Things haven't been so good, lately. Well, moreso as of today. I did get a job offer at the ferry service today. I'm not sure if I said this before, but my parents aren't happy with me applying for the job. They're concerned that I will get seasick, and that the hours that I'll be working won't be practical. Which are valid concerns. But I'm moreso excited about the pay. It's several dollars above the New Zealand living wage, and I'll be working more hours, therefore getting more money. I may have to wake up early for some shifts though. Like, 3am early. I'm not allowed to drive a car by myself at that kind of time, and I sure as hell am not waking up my parents to drive me there. Public transport isn't available at that time either, so it's Uber for 6 days on. Fun.

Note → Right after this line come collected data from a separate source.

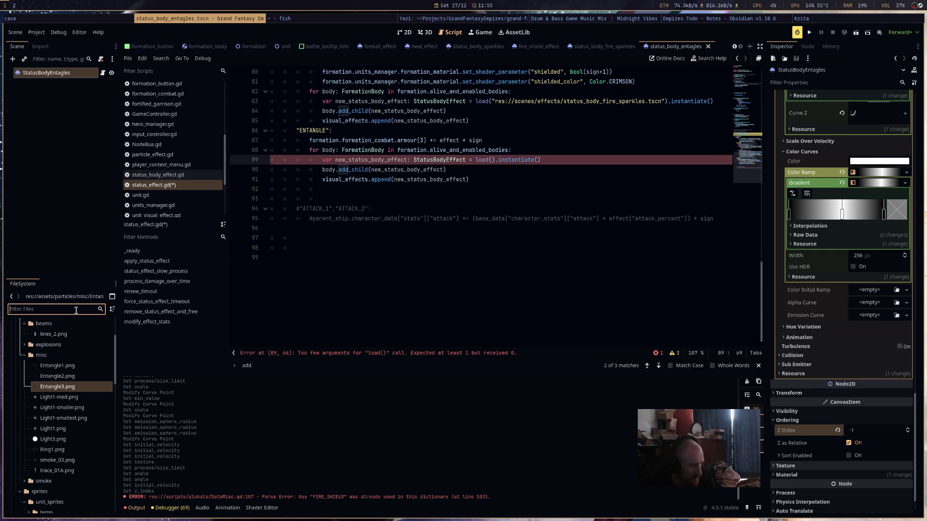
{"action": "type", "text": "enat"}
{"action": "type", "text": "ent"}
{"action": "mouse_move", "coordinate": [87, 459]}
{"action": "left_mouse_down"}
{"action": "mouse_move", "coordinate": [536, 257]}
{"action": "mouse_move", "coordinate": [490, 160]}
{"action": "left_mouse_up"}
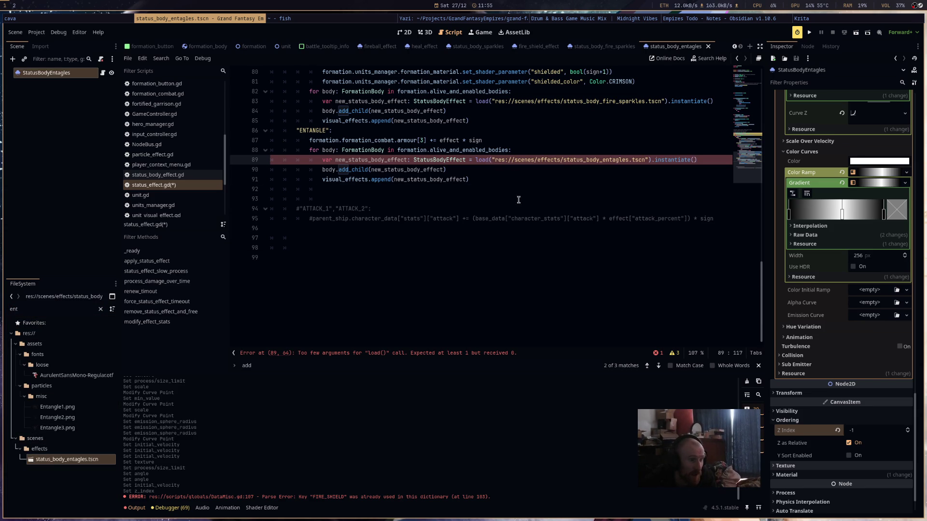
- Swap the armour line for 'body.movement_mod = 0.0 if sign == -1 else 1.0' in the loop, and save
{"action": "left_click_drag", "start_coordinate": [505, 144], "coordinate": [307, 142]}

I'm just disappointed that when I told my mum, she wasn't even remotely happy. I know she's voiced her opinion loud and clear, but still. At least pretend. I haven't even told my dad as a result. I don't know when I'm going to tell him.

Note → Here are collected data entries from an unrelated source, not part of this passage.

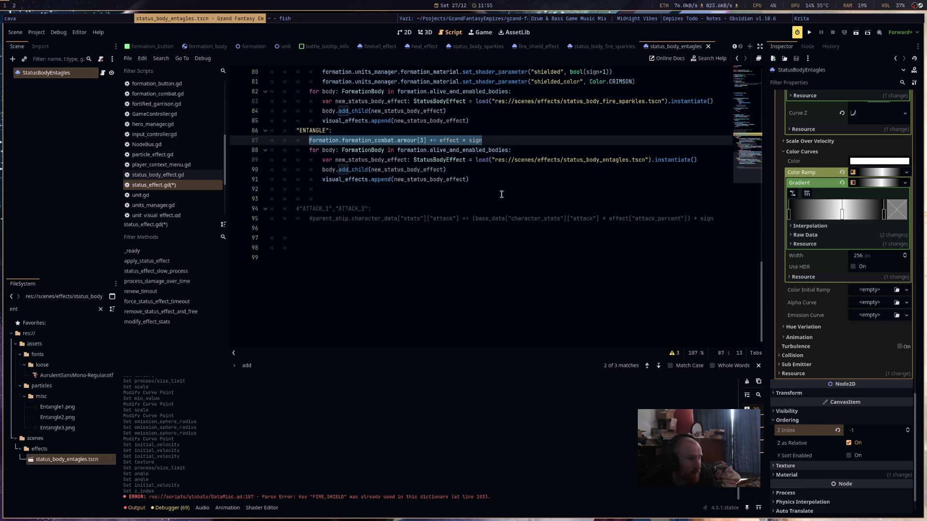
{"action": "key", "text": "BackSpace"}
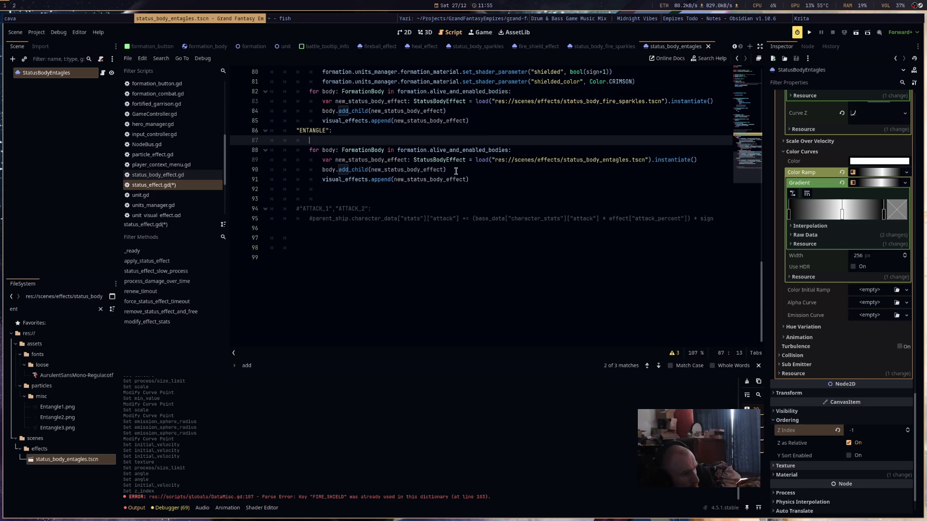
{"action": "left_click", "coordinate": [323, 160]}
{"action": "key", "text": "Return"}
{"action": "key", "text": "Return"}
{"action": "left_click", "coordinate": [330, 160]}
{"action": "type", "text": "body.mov"}
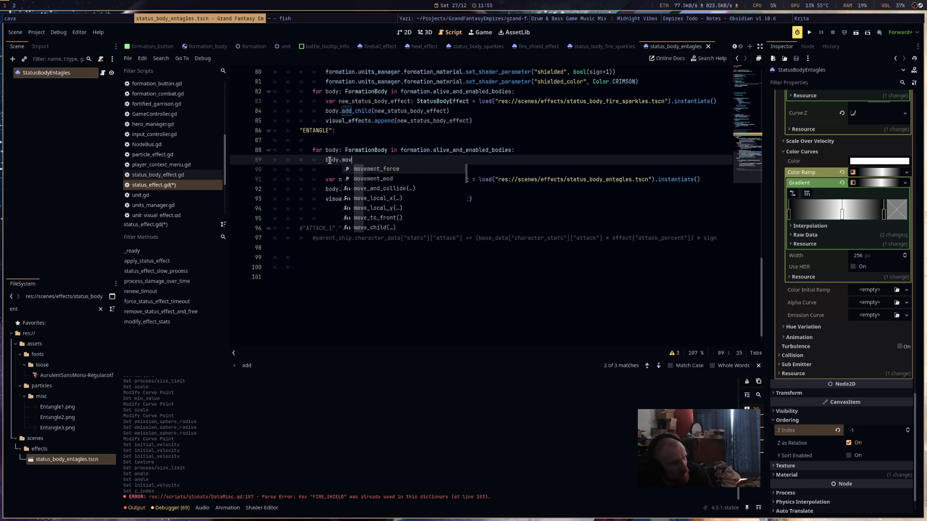
{"action": "key", "text": "Down"}
{"action": "key", "text": "Return"}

In fact, I'm thinking about refusing this job. It's funny - I was complaining about how I was giving in to my parents' wants in my blogposts last year, and here I am doing the exact same thing. Some things never change. Maybe O's words about me will never change.

If I do refuse a job, I'm thinking about two options. One will make me happy, but make my parents disappointed yet again. It'll make me no money too since it's a volunteer role. The second will make me moderately happy, make my parents moderately satisfied, and make me some money.

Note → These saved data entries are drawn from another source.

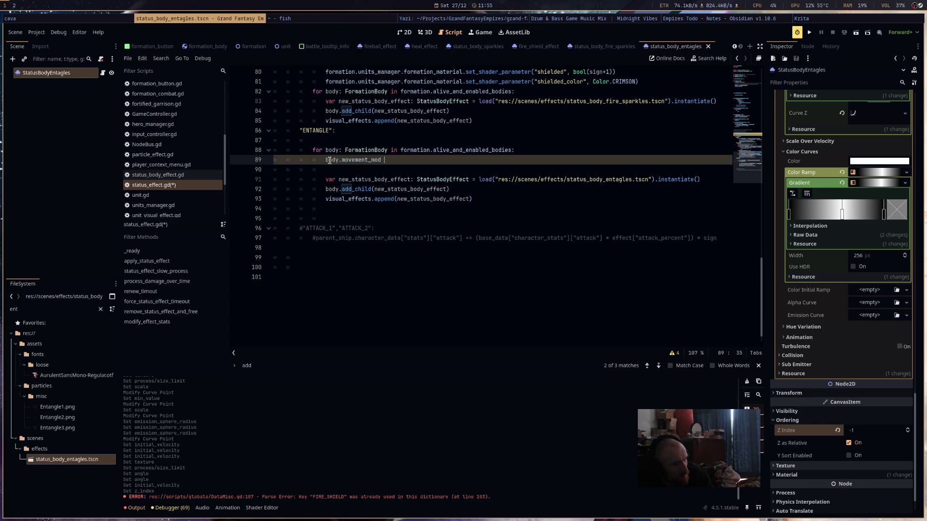
{"action": "type", "text": "= "}
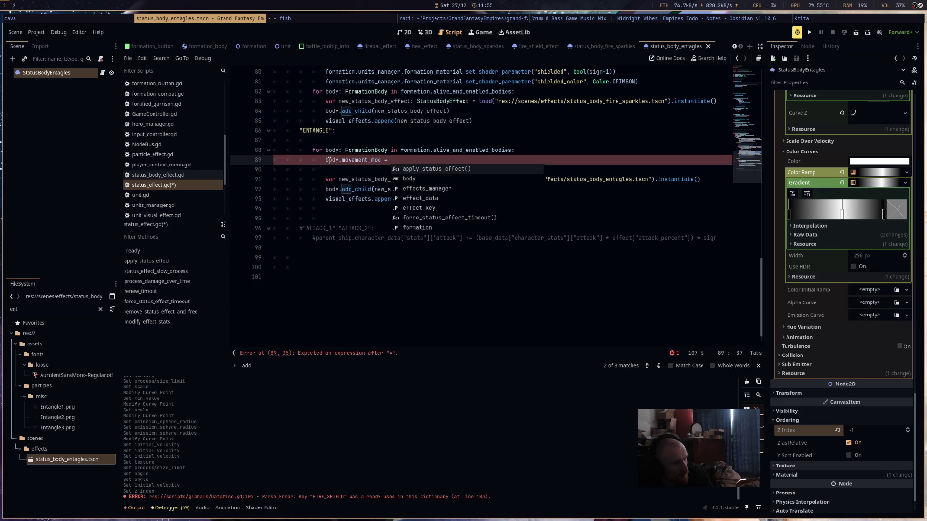
{"action": "type", "text": "0.0 "}
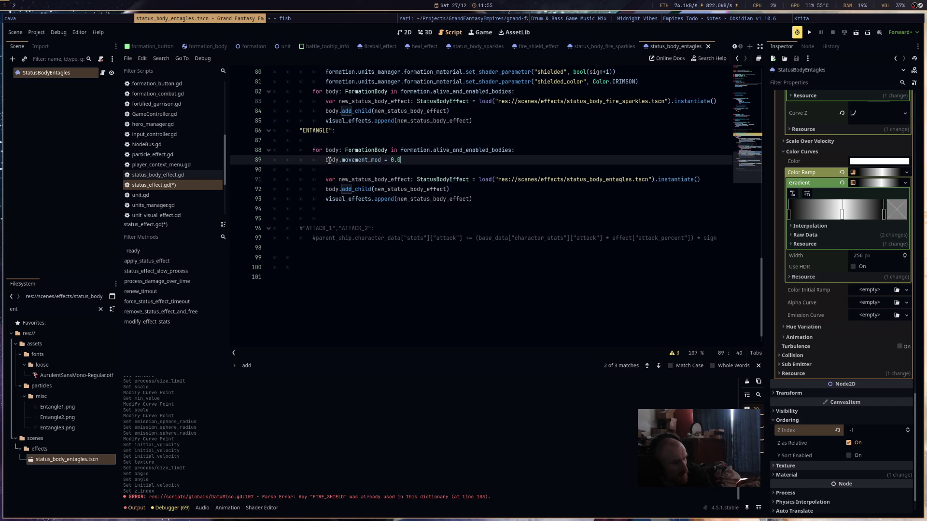
{"action": "type", "text": "if sign == -1 else 1.0"}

The first is volunteering at a cat shelter. Yeah, my parents will make fun of me to high hell for this one. (I wish I still didn't crave their approval). I said in a previous blog post that I had cat fever, and I still do. I want to be around cats. I actually visited a uni friend's house and pet his two cats. (Ngl, that visit to his house could be a whole other blogpost for a variety of different reasons, but that will be TMI.) Because there's no way I'm allowed a pet cat myself, I think a better alternative would be to help cats get adopted out to their own forever homes. Plus, I'll be looking after tons of cats, so hell yeah!

The second is, well, just finding another job closer to home and with suitable work hours. It's a win for everyone and everything involved, but I don't think I'll be as happy doing whatever I will be doing. I'll be damn happy about the money, though. Fuck yeah.

You can't win in life, I know. When you have a goal you want to work towards, a lot of things will get in your way. I know people will say here that it's all about the mindset, and I guess it is. The only obstacles are my parents' approval. I can't control that. If I want them to be happy, I'd have to make myself unhappy, and vice versa. My happiness is more important for me. The decisions I make shouldn't depend on whether or not my parents would be happy. Yet why is it still so hard? I'm 19 for fuck's sake. My ex and my uni friend have both told me that I'm over 18 and I can make my own decisions and whatnot but it's so fucking hard. Is it a white thing? To just turn 18 and automatically be hella independent? Fuck knows.

There have been events that have been totally embarassing and semi-amazing in the past few weeks, but those are TMI and stuff I'd like to keep to myself.